━━ Source material ━━

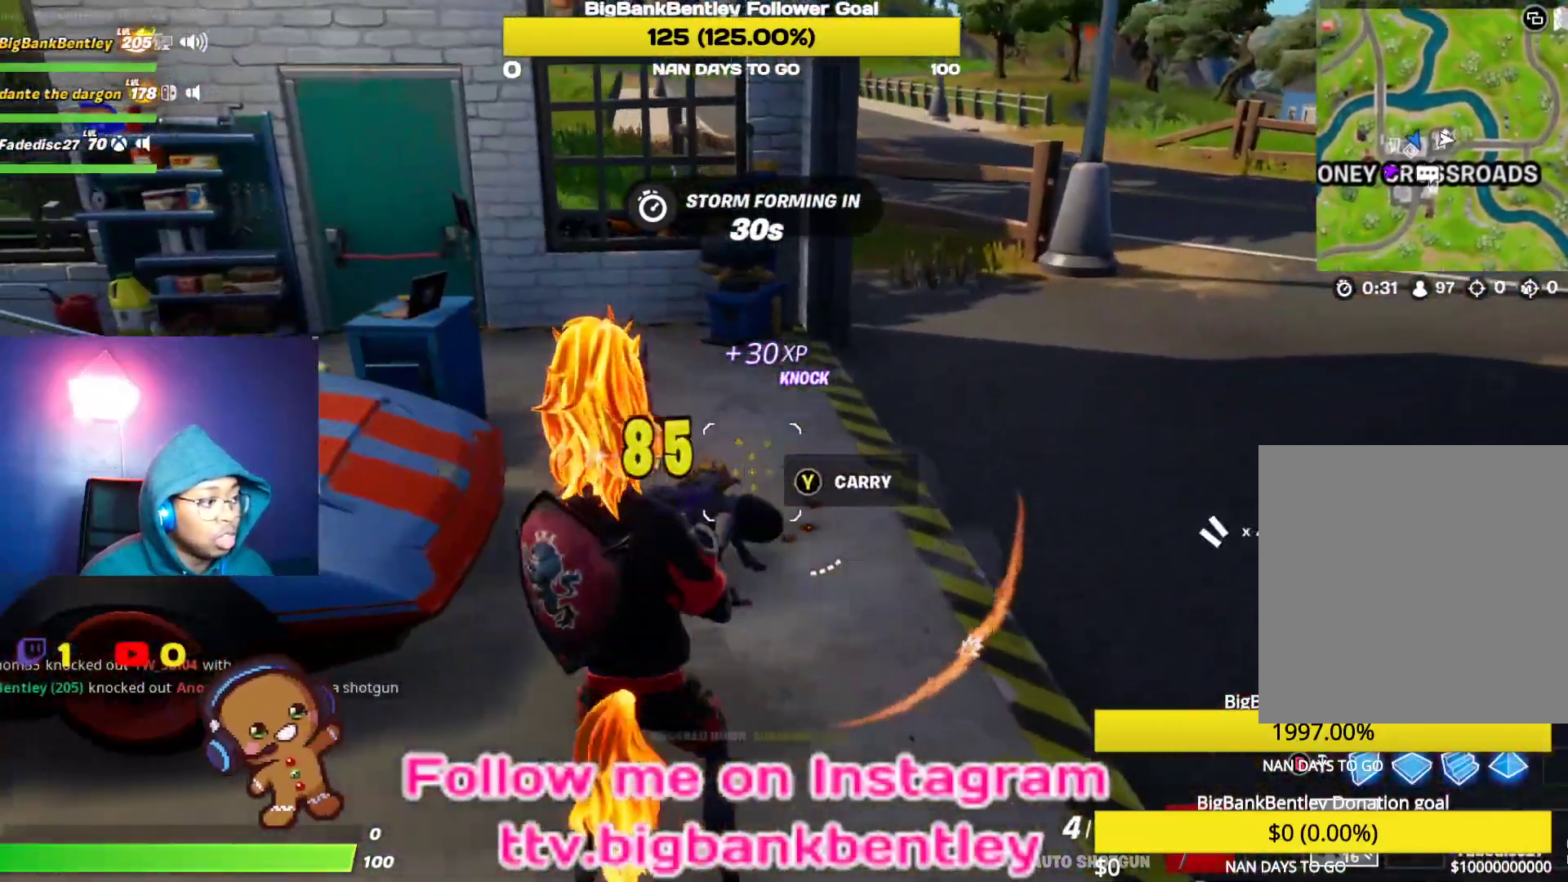
{"buttons": [], "left_stick": "up", "right_stick": "center", "events": [[83, "left_stick", "down-right"], [183, "right_stick", "down-right"], [200, "left_stick", "up-left"], [267, "R2", "down"], [350, "right_stick", "center"], [383, "R2", "up"], [450, "left_stick", "up"]]}
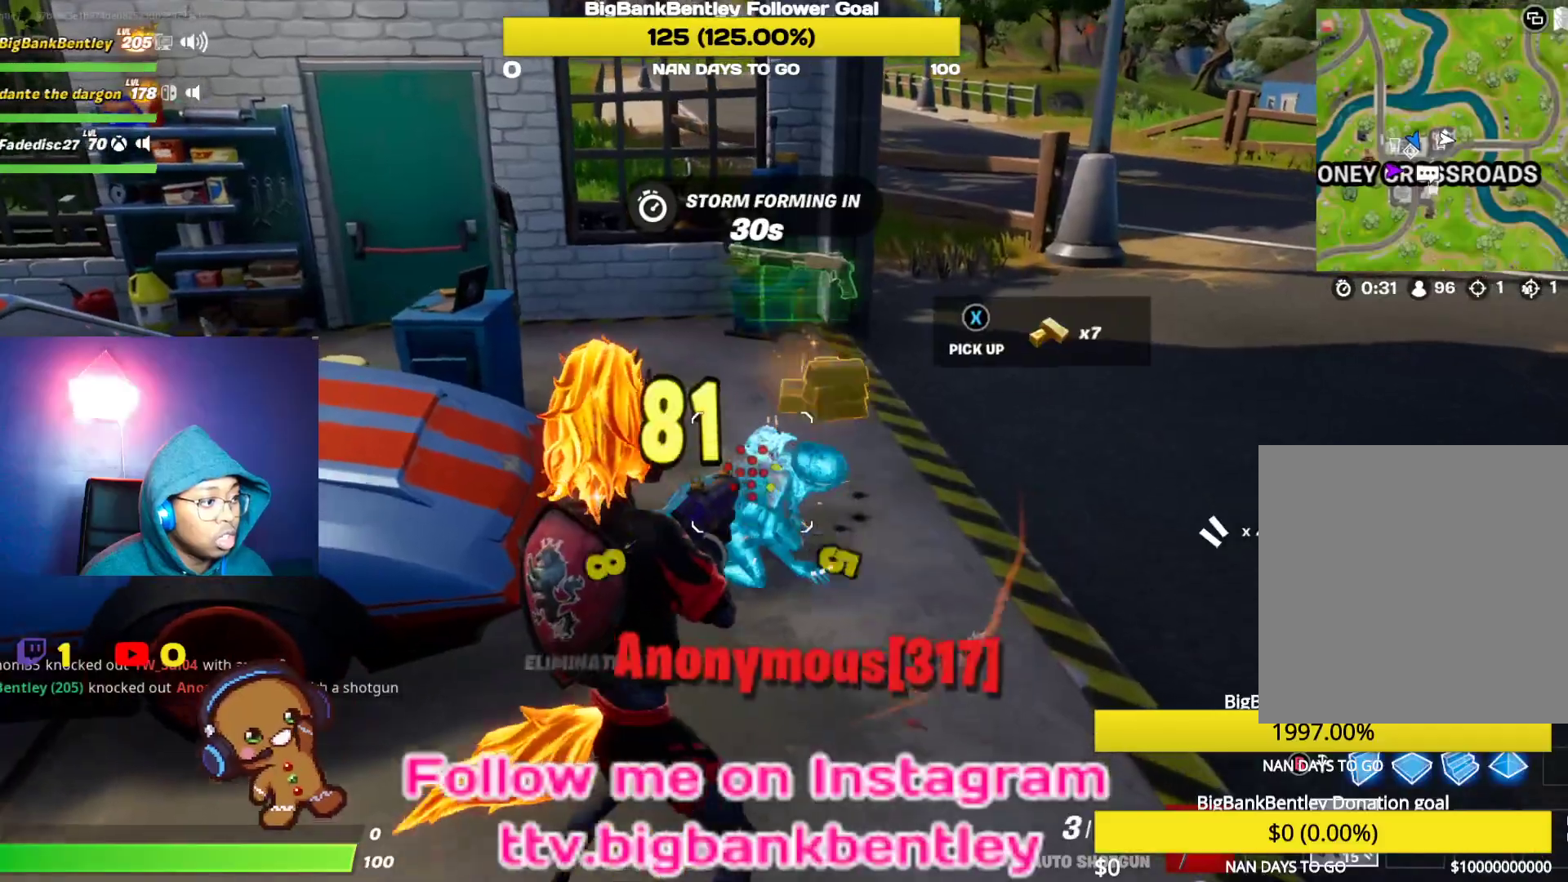
{"buttons": [], "left_stick": "up", "right_stick": "center", "events": [[100, "X", "down"], [150, "X", "up"], [233, "X", "down"], [300, "X", "up"], [400, "X", "down"], [433, "X", "up"]]}
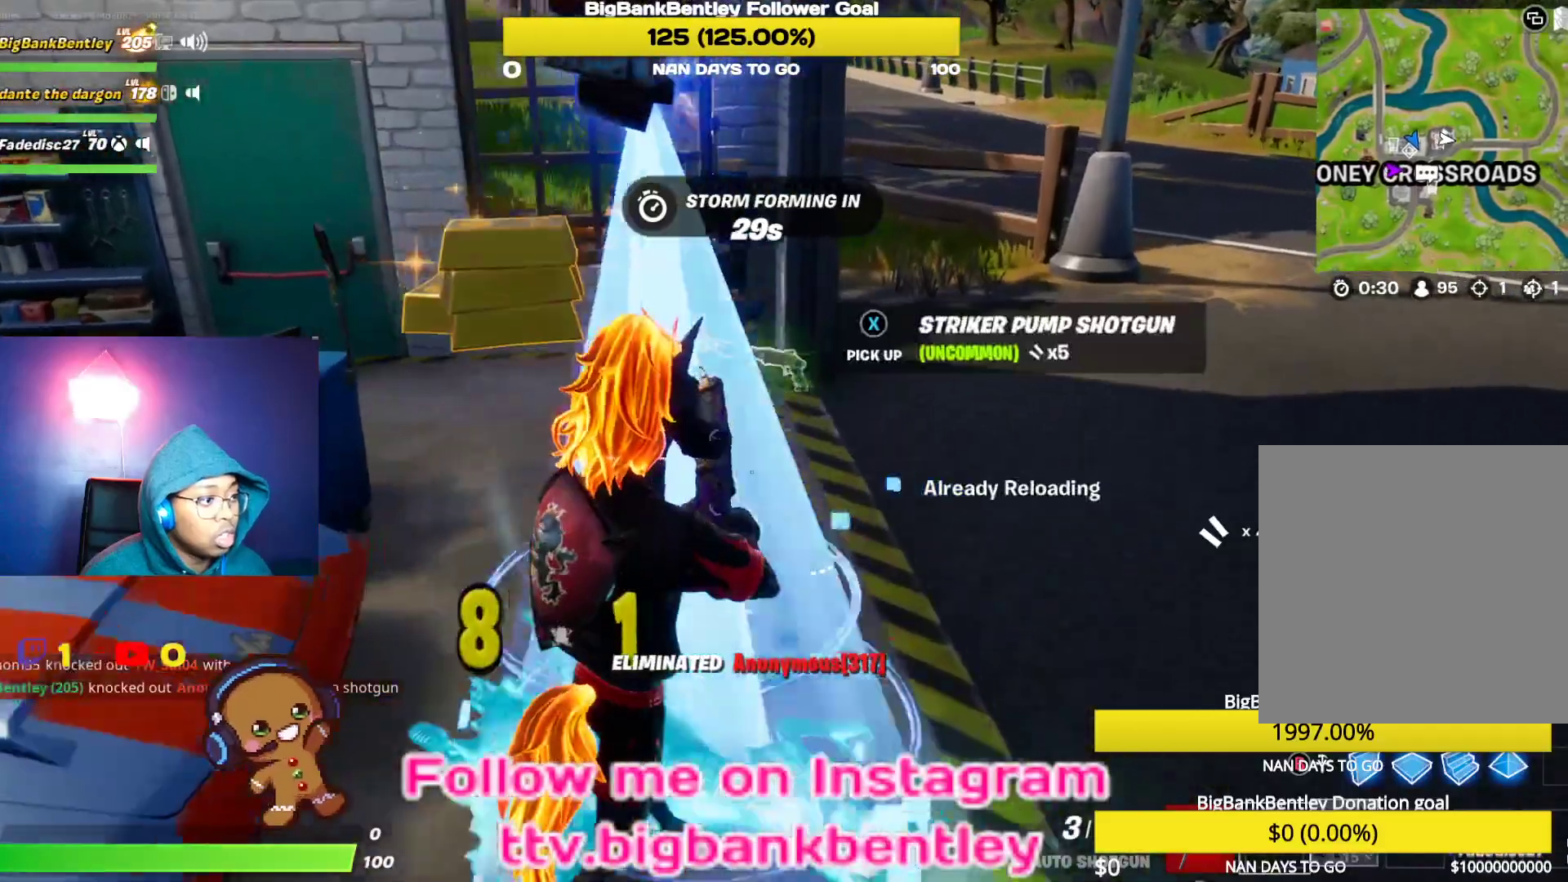
{"buttons": [], "left_stick": "up-left", "right_stick": "center", "events": [[33, "X", "down"], [83, "X", "up"], [133, "left_stick", "up-left"], [183, "X", "down"], [233, "X", "up"], [350, "X", "down"], [400, "X", "up"]]}
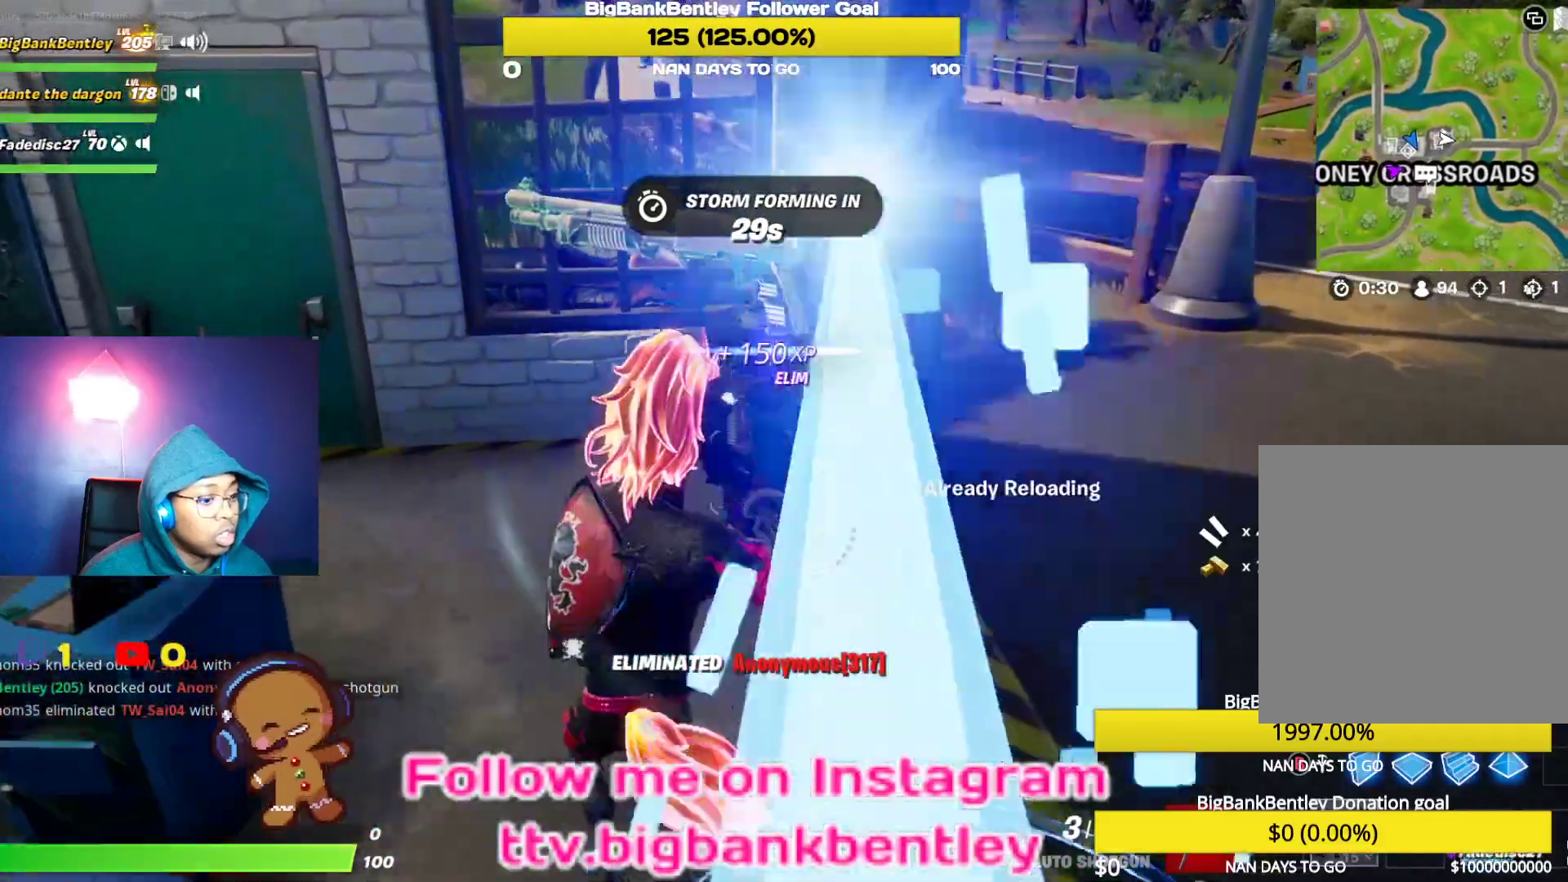
{"buttons": [], "left_stick": "up", "right_stick": "center", "events": [[17, "right_stick", "left"], [83, "left_stick", "up"], [433, "right_stick", "center"]]}
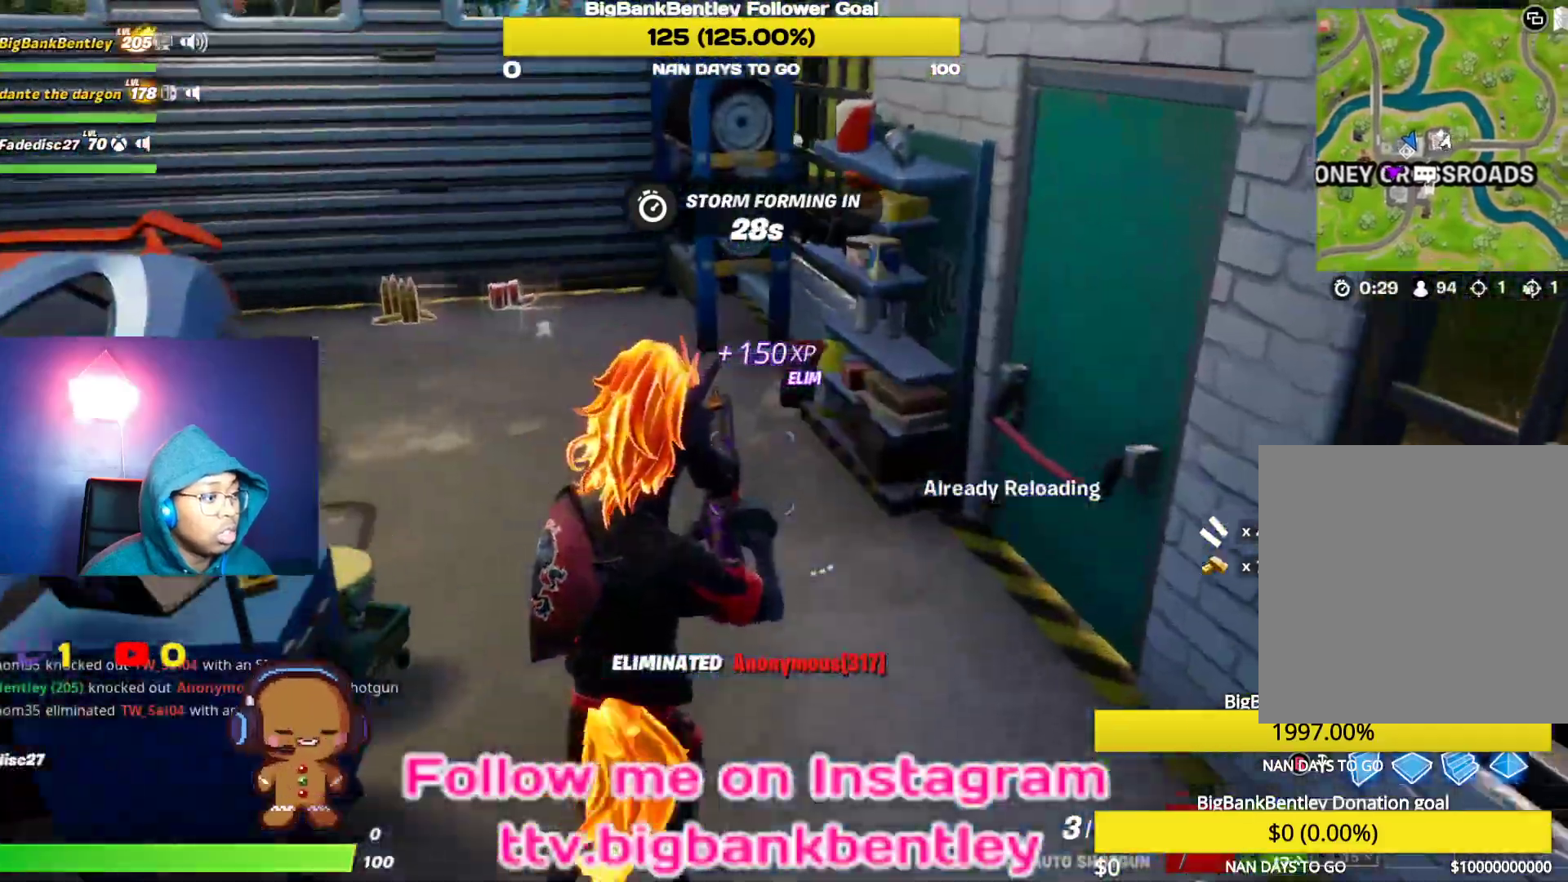
{"buttons": ["DPAD_RIGHT"], "left_stick": "center", "right_stick": "center", "events": [[67, "A", "down"], [150, "left_stick", "center"], [167, "A", "up"], [283, "DPAD_UP", "down"], [400, "DPAD_UP", "up"], [450, "DPAD_RIGHT", "down"]]}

━━━

● **About this exercise**
Omit every image. Quote each record exactly.

● **Task answer**
{"buttons": [], "left_stick": "up", "right_stick": "center", "events": [[83, "left_stick", "down-right"], [183, "right_stick", "down-right"], [200, "left_stick", "up-left"], [267, "R2", "down"], [350, "right_stick", "center"], [383, "R2", "up"], [450, "left_stick", "up"]]}
{"buttons": [], "left_stick": "up", "right_stick": "center", "events": [[100, "X", "down"], [150, "X", "up"], [233, "X", "down"], [300, "X", "up"], [400, "X", "down"], [433, "X", "up"]]}
{"buttons": [], "left_stick": "up-left", "right_stick": "center", "events": [[33, "X", "down"], [83, "X", "up"], [133, "left_stick", "up-left"], [183, "X", "down"], [233, "X", "up"], [350, "X", "down"], [400, "X", "up"]]}
{"buttons": [], "left_stick": "up", "right_stick": "center", "events": [[17, "right_stick", "left"], [83, "left_stick", "up"], [433, "right_stick", "center"]]}
{"buttons": ["DPAD_RIGHT"], "left_stick": "center", "right_stick": "center", "events": [[67, "A", "down"], [150, "left_stick", "center"], [167, "A", "up"], [283, "DPAD_UP", "down"], [400, "DPAD_UP", "up"], [450, "DPAD_RIGHT", "down"]]}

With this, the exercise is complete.